-------- DATA EXCERPTS --------

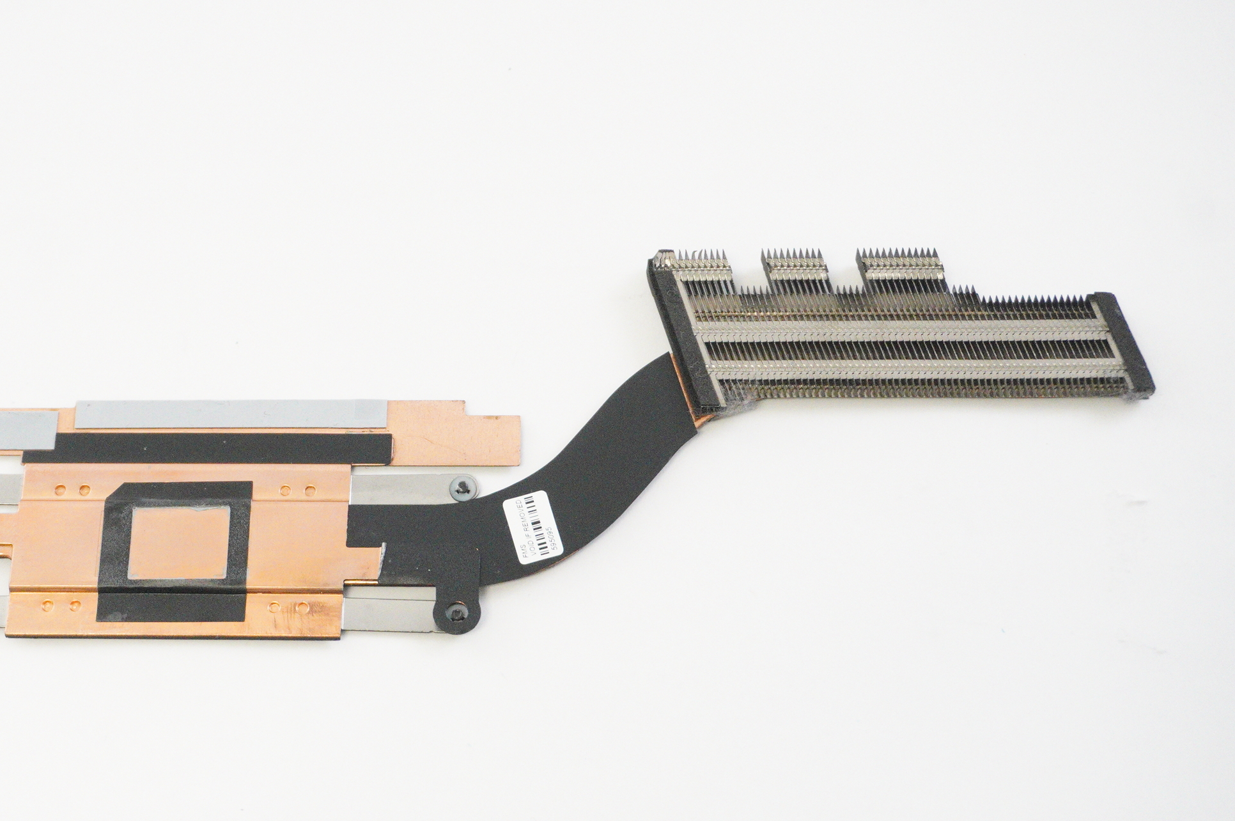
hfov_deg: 30.4
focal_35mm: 66
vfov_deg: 20.5
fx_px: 2262
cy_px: 481
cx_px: 460
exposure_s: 1/250
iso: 6400
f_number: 5.6
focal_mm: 34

--------

→ WORK REQUEST:
Each line from the one that includes "vfov_deg: 20.5" down to the close of the records above is to be given again exactly, and no other line is to appear.

→ RESPONSE TO THE TASK:
vfov_deg: 20.5
fx_px: 2262
cy_px: 481
cx_px: 460
exposure_s: 1/250
iso: 6400
f_number: 5.6
focal_mm: 34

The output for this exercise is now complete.